When it comes to creating video content for your brand, one of the first and most important decisions you’ll face is choosing the right video style. The format you choose can shape the way your message is delivered, how your audience responds, and even how much you’ll spend. With several options on the table namely live action, animation, and interactive videos it’s easy to feel overwhelmed. Each has its strengths, limitations, and ideal use cases.
Live action might seem like the obvious choice if you’re after a human, relatable touch. Animation can simplify complex ideas and add a touch of fun or sophistication. Meanwhile, interactive videos take things a step further, turning passive viewers into active participants. But which one truly fits your brand, your message, and your budget?
In this guide, we’ll take a closer look at all three formats. We’ll compare live action, animation, and interactive video across four key factors: their best use cases, production costs, timelines, and potential for audience engagement. By the end, you’ll have a clear understanding of how each format works and which one is the best fit for your goals.
What Are Live Action, Animation, and Interactive Videos?
Before we get into the details of how these video styles compare, it’s important to understand what each one actually involves. Let’s take a closer look at what defines live action, animation, and interactive videos so you’ll have a solid foundation for deciding which format might be the best fit for your next project.
Live Action Videos

Live action videos are filmed using real people, real locations, and real-world objects. This format typically involves a production crew, professional actors or presenters, lighting setups, and on-location or studio shoots. It’s the most traditional form of video content and is great for capturing authentic human emotions, facial expressions, and body language. Live action is often used in brand storytelling, product demos, customer testimonials, interviews, and behind-the-scenes videos. It’s especially effective when you want your audience to connect with real people or see your product in action.
Animation Videos

Animated videos are created using digitally generated graphics, illustrations, or motion design. They don’t require cameras or physical sets instead, everything is built digitally. This format is ideal for simplifying complex ideas, visualising abstract concepts, or adding a bit of whimsy and playfulness to your message. There are many types of animation, from 2D explainer videos and character-based storytelling to 3D product walkthroughs and whiteboard animations. Brands often choose animation when they want to maintain full creative control, keep costs flexible, or avoid the logistics of a live shoot.
Interactive Videos

Interactive videos go beyond passive viewing. They allow the audience to engage directly with the content by clicking, swiping, answering questions, or choosing between different story paths. These videos can include clickable hotspots, branching narratives, quizzes, product selectors, and more. Interactive formats create a two-way experience, encouraging users to participate rather than just watch. They’re incredibly effective for boosting engagement, collecting data, guiding viewers through a sales funnel, or offering tailored experiences based on viewer choices. This style is often used in e-learning, marketing campaigns, recruitment videos, and product customisation tools.
Key Factors to Consider
1. Use Cases
Each video style shines in different scenarios, so understanding where and how each format works best will help you match your choice to your business objectives. Whether you’re aiming to build trust, explain a product, or boost user engagement, selecting the right format can significantly impact your results.

# Data entries
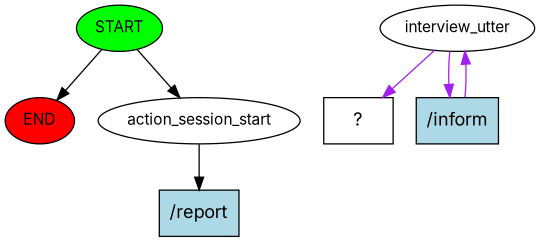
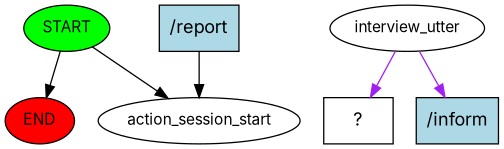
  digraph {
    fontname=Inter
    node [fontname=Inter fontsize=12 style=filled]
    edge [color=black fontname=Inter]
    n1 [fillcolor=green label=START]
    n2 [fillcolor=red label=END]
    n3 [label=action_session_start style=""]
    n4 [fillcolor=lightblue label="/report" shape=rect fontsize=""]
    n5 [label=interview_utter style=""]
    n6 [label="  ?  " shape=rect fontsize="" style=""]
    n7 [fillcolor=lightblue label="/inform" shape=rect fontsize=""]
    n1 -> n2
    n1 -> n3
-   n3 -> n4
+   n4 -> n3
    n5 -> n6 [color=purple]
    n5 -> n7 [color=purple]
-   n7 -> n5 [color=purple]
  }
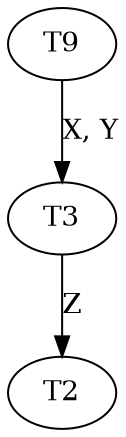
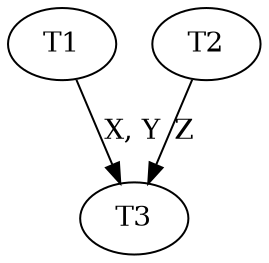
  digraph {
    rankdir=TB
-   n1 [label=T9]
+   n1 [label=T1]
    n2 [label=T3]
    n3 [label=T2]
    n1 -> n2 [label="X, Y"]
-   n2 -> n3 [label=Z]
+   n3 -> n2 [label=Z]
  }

--

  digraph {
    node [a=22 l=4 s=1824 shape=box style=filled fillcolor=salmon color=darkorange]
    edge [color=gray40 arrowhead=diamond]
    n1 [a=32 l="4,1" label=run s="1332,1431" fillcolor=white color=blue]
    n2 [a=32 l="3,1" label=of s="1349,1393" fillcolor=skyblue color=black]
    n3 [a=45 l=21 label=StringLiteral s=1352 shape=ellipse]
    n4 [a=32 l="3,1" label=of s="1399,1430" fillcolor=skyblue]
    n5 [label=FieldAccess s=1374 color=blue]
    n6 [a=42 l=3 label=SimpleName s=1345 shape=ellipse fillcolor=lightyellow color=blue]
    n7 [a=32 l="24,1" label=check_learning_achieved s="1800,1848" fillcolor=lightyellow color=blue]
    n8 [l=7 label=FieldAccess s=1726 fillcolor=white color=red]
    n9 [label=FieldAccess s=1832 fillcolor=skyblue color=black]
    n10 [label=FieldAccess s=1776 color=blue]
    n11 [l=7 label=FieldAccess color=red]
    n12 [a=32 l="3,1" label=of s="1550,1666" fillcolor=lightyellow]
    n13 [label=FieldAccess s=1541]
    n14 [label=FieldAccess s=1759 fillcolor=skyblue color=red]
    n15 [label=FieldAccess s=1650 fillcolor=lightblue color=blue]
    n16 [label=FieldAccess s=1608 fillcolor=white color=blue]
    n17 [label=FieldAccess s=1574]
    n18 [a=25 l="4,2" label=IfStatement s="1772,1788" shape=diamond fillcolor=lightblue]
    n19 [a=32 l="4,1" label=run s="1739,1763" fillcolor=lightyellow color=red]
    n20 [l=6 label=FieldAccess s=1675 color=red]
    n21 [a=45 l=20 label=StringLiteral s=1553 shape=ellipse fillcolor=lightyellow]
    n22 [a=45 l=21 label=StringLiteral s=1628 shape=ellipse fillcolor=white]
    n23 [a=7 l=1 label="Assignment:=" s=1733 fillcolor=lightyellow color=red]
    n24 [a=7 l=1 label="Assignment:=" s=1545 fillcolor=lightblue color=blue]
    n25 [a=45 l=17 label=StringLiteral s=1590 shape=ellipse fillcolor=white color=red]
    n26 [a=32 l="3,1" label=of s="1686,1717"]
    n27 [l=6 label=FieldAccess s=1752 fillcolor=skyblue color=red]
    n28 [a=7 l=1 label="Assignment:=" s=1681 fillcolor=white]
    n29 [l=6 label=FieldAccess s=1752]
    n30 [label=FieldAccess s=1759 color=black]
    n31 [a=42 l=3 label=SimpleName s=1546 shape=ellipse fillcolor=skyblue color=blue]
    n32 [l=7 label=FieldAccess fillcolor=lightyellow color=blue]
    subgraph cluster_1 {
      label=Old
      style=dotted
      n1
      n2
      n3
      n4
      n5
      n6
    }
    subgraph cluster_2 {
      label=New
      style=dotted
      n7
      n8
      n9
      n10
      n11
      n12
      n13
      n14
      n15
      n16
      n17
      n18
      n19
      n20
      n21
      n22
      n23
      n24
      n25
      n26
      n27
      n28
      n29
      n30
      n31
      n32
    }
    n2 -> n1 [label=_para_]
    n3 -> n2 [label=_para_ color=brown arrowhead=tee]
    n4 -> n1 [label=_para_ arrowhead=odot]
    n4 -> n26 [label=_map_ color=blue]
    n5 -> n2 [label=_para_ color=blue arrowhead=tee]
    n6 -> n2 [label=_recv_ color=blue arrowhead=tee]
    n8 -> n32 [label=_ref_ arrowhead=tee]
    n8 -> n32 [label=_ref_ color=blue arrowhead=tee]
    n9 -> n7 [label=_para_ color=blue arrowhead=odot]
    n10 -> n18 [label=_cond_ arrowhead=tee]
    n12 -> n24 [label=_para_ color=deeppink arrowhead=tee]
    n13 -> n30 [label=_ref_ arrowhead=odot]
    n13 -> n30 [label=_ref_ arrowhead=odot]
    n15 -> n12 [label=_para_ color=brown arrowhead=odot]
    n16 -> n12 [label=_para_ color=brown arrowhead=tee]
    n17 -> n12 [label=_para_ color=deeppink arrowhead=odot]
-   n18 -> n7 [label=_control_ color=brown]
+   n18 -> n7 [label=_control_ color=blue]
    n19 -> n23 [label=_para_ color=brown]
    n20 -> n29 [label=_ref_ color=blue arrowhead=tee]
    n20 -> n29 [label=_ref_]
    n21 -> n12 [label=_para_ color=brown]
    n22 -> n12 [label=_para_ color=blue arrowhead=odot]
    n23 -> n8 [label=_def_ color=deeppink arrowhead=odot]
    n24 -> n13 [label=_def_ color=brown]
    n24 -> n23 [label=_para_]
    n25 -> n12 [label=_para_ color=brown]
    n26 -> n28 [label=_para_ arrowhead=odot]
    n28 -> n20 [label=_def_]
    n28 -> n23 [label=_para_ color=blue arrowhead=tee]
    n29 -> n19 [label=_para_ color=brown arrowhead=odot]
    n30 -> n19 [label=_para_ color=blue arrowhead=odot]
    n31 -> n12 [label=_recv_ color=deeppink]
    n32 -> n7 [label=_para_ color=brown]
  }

==

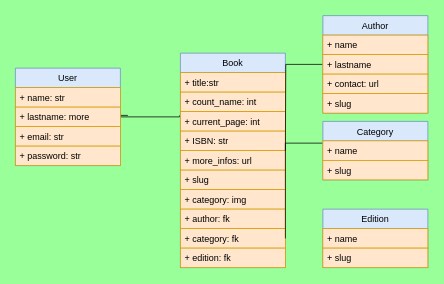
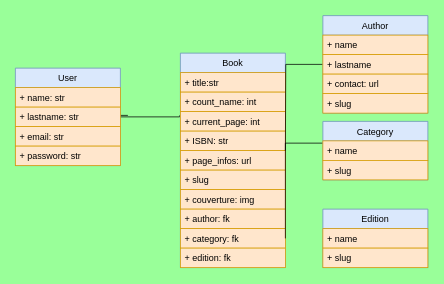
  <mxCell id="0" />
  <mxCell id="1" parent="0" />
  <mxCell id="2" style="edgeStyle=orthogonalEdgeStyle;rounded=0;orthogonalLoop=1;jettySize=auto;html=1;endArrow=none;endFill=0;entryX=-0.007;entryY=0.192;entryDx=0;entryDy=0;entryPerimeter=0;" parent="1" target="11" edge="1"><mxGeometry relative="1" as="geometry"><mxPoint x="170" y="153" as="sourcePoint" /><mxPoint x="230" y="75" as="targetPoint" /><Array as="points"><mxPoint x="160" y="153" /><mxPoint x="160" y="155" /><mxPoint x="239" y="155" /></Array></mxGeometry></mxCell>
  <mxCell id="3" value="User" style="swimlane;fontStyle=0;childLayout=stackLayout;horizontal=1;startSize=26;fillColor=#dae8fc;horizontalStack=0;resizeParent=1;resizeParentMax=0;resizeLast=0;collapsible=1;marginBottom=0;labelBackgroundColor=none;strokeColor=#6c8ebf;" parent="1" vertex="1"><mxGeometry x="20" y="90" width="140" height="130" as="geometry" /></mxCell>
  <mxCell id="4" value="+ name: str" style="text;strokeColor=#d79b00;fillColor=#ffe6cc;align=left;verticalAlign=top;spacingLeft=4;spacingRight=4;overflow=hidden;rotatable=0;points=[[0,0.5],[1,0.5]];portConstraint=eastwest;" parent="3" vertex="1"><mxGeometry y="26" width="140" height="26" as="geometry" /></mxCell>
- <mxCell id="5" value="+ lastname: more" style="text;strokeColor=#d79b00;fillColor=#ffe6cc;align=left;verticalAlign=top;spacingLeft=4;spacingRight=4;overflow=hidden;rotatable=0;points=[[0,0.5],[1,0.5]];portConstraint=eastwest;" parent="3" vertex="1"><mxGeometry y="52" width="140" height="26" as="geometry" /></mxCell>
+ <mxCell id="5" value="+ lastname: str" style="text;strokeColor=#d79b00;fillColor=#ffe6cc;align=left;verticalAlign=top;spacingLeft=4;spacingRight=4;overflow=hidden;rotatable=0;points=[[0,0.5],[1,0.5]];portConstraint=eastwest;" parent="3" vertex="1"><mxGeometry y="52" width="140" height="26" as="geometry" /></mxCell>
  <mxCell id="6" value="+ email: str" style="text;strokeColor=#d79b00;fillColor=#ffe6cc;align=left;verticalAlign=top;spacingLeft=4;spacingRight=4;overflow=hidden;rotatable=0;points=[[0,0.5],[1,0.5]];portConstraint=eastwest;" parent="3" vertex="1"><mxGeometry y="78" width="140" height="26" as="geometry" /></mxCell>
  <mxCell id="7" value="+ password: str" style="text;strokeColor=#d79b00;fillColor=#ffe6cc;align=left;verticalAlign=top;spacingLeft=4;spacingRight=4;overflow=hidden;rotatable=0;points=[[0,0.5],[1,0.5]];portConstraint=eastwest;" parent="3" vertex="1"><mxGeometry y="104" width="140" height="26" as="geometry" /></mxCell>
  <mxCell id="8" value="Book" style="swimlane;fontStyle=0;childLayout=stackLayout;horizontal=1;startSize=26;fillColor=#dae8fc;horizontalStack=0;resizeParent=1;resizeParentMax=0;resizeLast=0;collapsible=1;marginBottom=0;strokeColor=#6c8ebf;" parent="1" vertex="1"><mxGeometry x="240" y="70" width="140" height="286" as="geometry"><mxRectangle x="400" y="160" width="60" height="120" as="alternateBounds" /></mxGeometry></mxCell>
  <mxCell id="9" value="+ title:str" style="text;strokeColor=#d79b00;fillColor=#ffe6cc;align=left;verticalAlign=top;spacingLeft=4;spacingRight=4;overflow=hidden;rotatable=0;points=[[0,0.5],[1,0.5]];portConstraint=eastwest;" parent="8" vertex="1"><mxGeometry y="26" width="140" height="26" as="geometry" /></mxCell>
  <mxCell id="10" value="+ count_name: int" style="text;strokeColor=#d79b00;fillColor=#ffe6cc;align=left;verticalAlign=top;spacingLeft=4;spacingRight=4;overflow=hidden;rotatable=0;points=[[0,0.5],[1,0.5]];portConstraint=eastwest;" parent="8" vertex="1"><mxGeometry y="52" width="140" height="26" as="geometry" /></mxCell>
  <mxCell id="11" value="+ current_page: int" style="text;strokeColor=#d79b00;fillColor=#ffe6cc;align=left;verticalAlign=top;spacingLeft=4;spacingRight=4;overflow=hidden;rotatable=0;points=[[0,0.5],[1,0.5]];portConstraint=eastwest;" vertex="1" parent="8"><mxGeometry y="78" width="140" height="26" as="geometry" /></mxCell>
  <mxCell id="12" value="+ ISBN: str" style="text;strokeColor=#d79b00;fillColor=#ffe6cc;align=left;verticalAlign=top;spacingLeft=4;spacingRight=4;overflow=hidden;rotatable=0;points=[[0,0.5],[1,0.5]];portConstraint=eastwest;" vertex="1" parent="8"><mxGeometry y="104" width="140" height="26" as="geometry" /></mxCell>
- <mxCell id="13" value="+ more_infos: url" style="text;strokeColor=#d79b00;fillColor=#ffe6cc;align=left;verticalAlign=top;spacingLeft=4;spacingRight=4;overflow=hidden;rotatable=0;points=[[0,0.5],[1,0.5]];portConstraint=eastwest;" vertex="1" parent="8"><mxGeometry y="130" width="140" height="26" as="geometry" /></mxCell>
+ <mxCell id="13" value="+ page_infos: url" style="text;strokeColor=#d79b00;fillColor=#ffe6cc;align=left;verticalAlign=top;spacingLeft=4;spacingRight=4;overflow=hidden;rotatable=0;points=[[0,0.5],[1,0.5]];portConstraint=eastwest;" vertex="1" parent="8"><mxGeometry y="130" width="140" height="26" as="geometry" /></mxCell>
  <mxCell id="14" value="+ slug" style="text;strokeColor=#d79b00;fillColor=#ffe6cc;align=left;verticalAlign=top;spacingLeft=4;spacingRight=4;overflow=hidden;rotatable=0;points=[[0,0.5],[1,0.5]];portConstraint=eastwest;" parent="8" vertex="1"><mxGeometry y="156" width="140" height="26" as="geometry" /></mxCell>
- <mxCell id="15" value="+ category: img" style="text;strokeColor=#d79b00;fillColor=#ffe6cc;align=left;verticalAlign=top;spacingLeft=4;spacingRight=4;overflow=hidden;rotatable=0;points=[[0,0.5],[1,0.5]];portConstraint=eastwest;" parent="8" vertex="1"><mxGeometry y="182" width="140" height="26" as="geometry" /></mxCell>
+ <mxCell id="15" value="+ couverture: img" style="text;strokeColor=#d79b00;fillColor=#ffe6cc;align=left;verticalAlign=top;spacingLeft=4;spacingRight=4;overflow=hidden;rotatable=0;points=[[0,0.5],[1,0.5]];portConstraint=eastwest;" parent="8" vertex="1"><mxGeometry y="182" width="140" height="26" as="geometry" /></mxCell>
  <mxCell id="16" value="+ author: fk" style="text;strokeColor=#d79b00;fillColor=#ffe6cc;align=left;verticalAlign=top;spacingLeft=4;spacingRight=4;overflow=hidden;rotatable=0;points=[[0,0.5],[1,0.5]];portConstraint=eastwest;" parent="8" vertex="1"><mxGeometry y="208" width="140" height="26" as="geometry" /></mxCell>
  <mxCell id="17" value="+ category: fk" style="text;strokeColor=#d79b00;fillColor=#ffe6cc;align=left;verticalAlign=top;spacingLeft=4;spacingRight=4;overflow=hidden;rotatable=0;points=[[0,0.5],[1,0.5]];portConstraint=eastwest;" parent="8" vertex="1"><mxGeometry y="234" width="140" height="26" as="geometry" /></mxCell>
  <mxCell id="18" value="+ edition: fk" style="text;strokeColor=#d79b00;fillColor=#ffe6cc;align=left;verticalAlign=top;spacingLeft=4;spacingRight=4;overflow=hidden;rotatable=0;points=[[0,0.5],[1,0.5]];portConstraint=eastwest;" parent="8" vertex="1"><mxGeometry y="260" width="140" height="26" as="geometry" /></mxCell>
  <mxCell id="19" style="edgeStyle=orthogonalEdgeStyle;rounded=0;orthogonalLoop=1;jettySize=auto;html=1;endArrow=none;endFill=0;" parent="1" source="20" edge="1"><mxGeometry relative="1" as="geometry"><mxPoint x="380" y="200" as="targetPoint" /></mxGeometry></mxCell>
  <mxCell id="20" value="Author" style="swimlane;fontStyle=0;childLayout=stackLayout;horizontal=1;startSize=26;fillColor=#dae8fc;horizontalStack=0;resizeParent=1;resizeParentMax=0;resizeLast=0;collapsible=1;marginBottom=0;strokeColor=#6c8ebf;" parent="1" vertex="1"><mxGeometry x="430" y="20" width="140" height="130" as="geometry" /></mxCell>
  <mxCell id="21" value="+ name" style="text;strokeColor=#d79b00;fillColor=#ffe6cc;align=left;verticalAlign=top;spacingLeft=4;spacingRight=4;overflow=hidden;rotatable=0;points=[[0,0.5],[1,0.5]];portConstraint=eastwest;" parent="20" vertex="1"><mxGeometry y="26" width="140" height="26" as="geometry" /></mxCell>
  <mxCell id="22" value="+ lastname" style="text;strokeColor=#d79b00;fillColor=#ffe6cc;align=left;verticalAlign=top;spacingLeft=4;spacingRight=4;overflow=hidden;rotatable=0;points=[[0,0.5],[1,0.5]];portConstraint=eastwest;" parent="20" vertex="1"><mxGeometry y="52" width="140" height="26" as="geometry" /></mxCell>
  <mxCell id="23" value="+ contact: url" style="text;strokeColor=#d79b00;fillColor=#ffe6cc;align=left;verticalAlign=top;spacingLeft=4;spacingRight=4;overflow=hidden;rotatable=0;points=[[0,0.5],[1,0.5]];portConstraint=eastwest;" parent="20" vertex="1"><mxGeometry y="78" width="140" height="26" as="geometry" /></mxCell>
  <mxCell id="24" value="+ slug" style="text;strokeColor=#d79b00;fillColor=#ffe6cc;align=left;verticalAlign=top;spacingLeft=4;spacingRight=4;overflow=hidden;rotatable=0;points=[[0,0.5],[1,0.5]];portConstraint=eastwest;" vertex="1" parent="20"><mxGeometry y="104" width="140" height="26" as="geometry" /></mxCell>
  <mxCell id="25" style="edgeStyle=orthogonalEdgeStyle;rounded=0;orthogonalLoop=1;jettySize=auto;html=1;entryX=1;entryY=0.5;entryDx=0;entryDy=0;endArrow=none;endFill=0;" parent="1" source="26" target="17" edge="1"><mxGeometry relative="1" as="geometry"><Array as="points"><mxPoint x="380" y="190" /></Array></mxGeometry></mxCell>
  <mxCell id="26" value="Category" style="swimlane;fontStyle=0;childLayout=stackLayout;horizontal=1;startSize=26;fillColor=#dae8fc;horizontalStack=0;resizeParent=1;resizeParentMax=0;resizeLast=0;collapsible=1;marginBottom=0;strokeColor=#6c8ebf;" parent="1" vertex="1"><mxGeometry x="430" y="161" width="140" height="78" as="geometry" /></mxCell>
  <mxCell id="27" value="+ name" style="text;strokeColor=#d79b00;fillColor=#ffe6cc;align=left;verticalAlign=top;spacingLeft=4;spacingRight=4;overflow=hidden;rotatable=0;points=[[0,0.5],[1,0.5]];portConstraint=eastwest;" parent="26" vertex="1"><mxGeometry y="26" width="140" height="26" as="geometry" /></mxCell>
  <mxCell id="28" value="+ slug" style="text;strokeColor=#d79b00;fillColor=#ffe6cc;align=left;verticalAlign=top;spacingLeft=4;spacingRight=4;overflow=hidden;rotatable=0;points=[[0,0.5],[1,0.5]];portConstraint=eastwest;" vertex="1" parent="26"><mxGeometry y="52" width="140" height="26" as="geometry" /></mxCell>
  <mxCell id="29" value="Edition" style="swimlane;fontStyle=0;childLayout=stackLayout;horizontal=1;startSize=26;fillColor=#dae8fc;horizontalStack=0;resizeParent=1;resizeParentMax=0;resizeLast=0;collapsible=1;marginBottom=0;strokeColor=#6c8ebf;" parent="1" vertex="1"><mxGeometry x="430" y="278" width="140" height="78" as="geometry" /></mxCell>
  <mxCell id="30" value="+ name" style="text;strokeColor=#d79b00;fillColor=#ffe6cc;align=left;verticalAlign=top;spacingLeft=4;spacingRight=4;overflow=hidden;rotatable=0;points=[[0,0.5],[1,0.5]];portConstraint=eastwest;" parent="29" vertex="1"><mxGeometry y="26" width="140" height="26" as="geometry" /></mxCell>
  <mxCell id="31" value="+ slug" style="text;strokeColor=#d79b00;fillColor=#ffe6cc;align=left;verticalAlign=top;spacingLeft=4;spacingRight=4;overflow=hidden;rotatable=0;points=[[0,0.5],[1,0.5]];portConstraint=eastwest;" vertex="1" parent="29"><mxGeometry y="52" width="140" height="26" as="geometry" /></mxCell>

# Exercise tasks
1. In the guide on video styles, what four factors are used to compare live action, animation, and interactive video?
2. Pick up the guide on video styles after its final sentence and write the next passage.
The material above comes from a separate source and has no connection to the guide on video styles.

# Responses to the tasks
1. Best use cases, production costs, timelines, and potential for audience engagement.

2.
Live Action
Best For: Brand storytelling, product demos, customer testimonials, behind-the-scenes content, and culture videos.
Why: Live action video delivers a sense of authenticity that resonates with viewers. It captures real people, real emotions, and real environments, helping audiences feel connected to your brand on a human level. This is especially useful if you want to showcase the faces behind your company, highlight customer experiences, or give a peek into your daily operations. Live action is also perfect when you want to demonstrate how a product works in real-life situations or build credibility through unscripted moments and genuine interactions.
Animation
Best For: Explainer videos, educational series, product overviews, and branding campaigns.
Why: Animation offers a high degree of creative freedom and flexibility. You can bring abstract concepts to life, simplify complex information, and create a visual world that perfectly reflects your brand identity. For businesses with technical or intangible products like software, digital services, or financial tools animation can help turn something potentially confusing into a clear and engaging story. It also allows for a consistent visual style, which is helpful for building brand recognition over time. From kinetic typography to character animation, the possibilities are nearly endless.
Interactive
Best For: Interactive product tours, customer onboarding, staff training, recruitment campaigns, and personalised user experiences.
Why: Interactive video transforms passive viewing into active participation. Viewers can click, choose, explore, and even shape the direction of the content based on their interests or needs. This format is particularly effective for guiding users through step-by-step processes, offering tailored product demos, or helping new employees learn at their own pace. Because users are actively involved, they tend to retain more information and feel more invested in the experience. Interactive video is also a powerful tool for gathering user data and insights, allowing you to refine your content strategies even further.
2. Cost
Budget plays a big role when deciding which video style is the right fit for your project. While all video formats can deliver strong results, the production costs can vary significantly based on the style, complexity, and resources required. Here’s a closer look at the typical cost range for each:
Live Action
Average Cost: Medium to high (depending on scale, talent, and production complexity)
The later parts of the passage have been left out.